Create a directory where you'll write your boilerplate

Step 2

Add a file named config.cfg inside that directory

Sample contents of config.cfg are listed below

;=========================
; Boilerplate information
;=========================
[boilerplate]
; Name of script (should be executable) to run before files are copied if you wish to
; It is run on the context of plugin directory (always relative path)
; If you don't wish to runa script before files are copied, leave this empty
before_copy=before_copy.py

; Name of script (should be executable) to run after files are copied
; It is run on the context of plugin directory (always relative path)
; You could do cleanup for all the dirty works that before_copy introduced
; on this script
; If you don't wish to run a script on boilerplate directory after files are copied, leave this empty
after_copy=after_copy.py

; Name of script (should be executable) to run after files are copied
; and the after_copy script is run. This is run on the context of the user
; directory (i.e., the place where user is installing the boilerplate)
; If you don't wish to run a script on user directory after files are copied, leave this empty
during_install=during_install.py

; Where to copy files from, after running the script, always relative path
; This is required. A boilerplate always has some things to copy over
; But if you absolutely don't need anything, just make sure the folder defined here has nothing in it
file_path=files

; You can choose to install this boilerplate after some other boilerplate(s), comma separated.
; Not supported yet
install_after_boilerplate=

; =================================================================
; If you want to ask user for any variables, put the names below,
; when running your script it will add a prefix
; PYTHON_BOILERPLATE_GEN_USERVAR_<VARNAME>
; and make it available to all of your scripts
; Format:
; var_name=<required/optional>,[optional_default_value]
; You can skip the whole section if you don't require any user input
; or if you plan on getting the user input via your scripts
; =================================================================
[user_vars]
app_name=required
app_version=optional,1.0.0
app_main=optional,index.js
app_desc=optional,Sample App
repo_url=optional
keywords=optional
author=optional
bug_url=optional
homepage=optional



;========================================
; Add if you depend on particular stacks
; Note: This is not validated at the moment
;========================================
[depends_on]
; What languages/os packages needs to be installed, comma separated,
; Currently supported: nodejs
; Sensible defaults for the packages are below
stacks=nodejs

;==================================================
; Nodejs configuration
; Note: This is not validated at the moment
;==================================================
[stacks.nodejs]
; Version of nodejs that is required on the system
version=v12.6.0

; If strict version is true then system needs to have that version
; otherwise, it's ignored as long as the stack exists
; default : false
strict_version=false 

Step 3

Add your files on the proper directory inside your boilerplate dir.

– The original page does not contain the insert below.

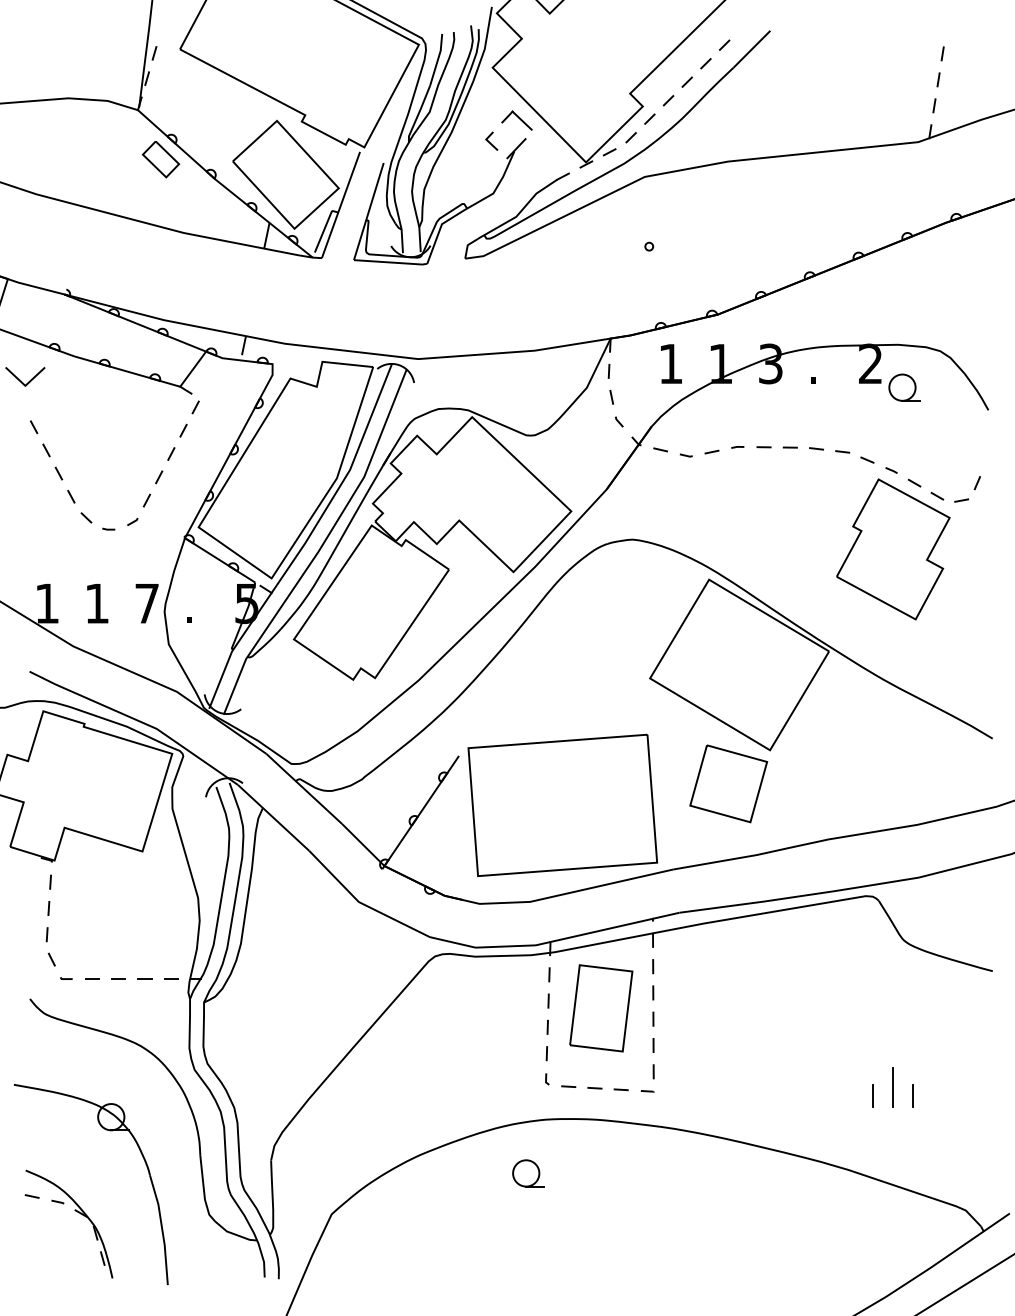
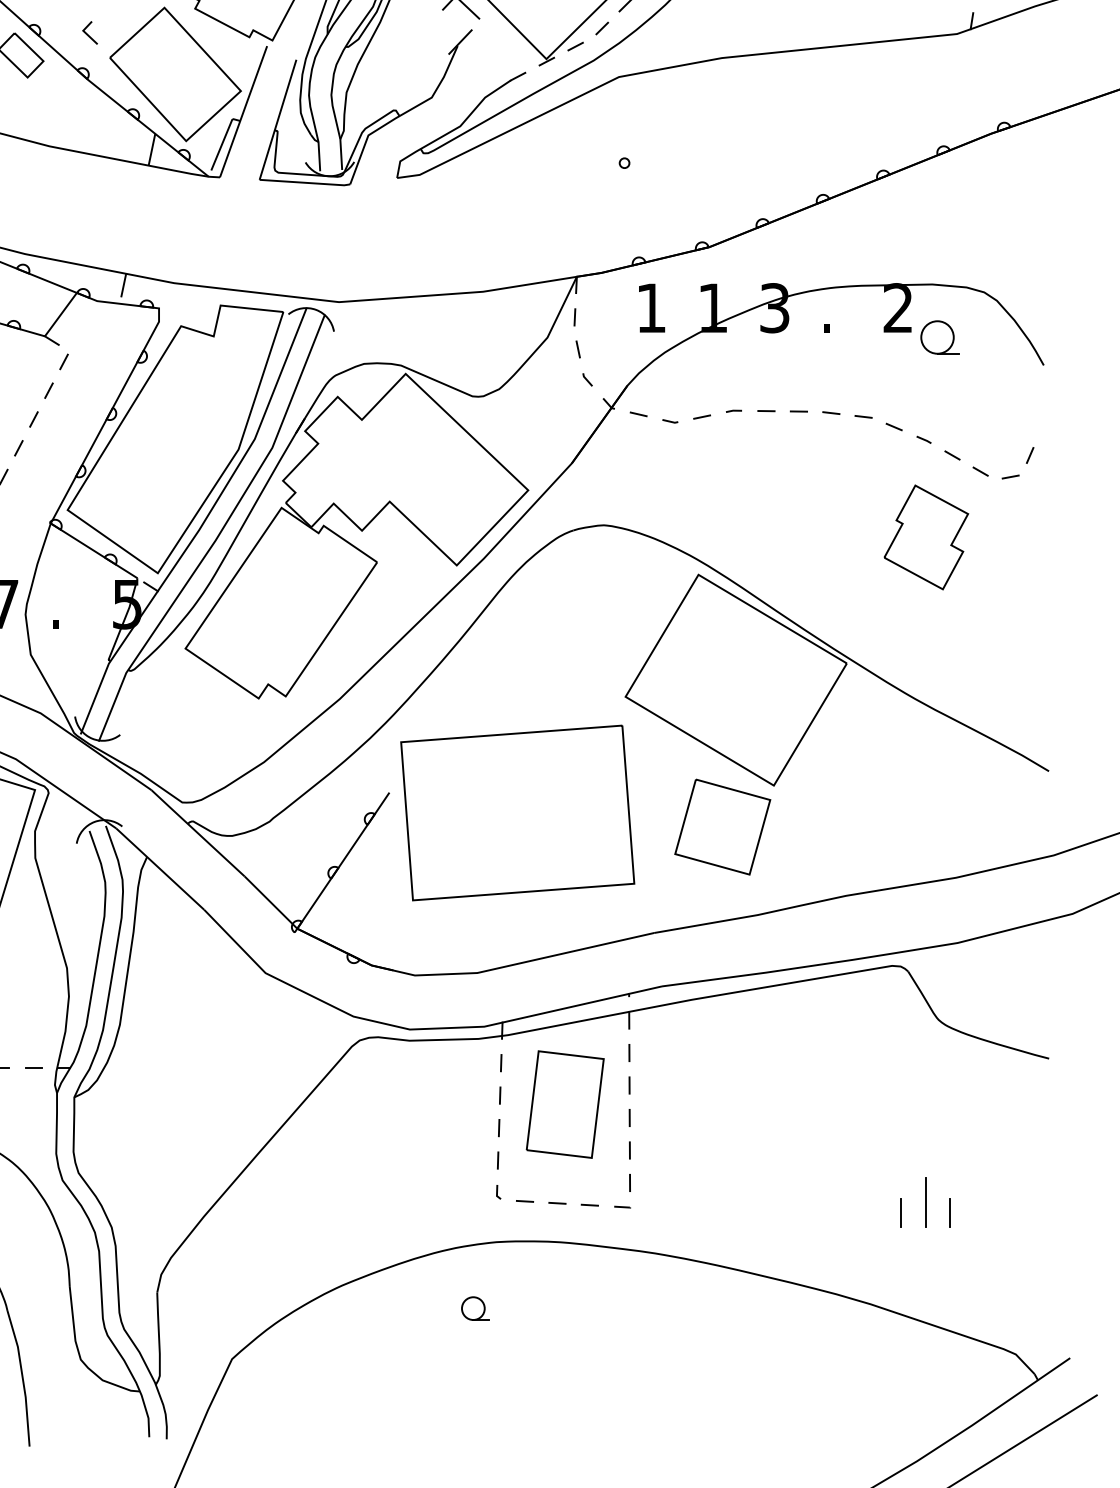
line: (489, 141) -> (87, 33), moved
part: (893, 549) -> (926, 537), size x0.6
part: (562, 805) -> (517, 813), moved
part: (528, 1173) -> (475, 1308), size x0.7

And if you require to, write the before_copy, after_copy and/or during_install scripts

Example

The core boilerplate for a reactjs repository with rxjs and typescript can be thought as an example

It has a bunch of files that we know needs to be copied, but it misses package.json. So we utilize the user_data section on the config to get some information about the app that we're going to bootstrap and create a skeleton package.json . We save that file to the folder which is going to get copied over.

After the folder is copied, we need to make sure that we revert our folder to the original state, and thus we delete te package.json from the boilerplate folder

After that's done, we install latest versions of the packages required using npm.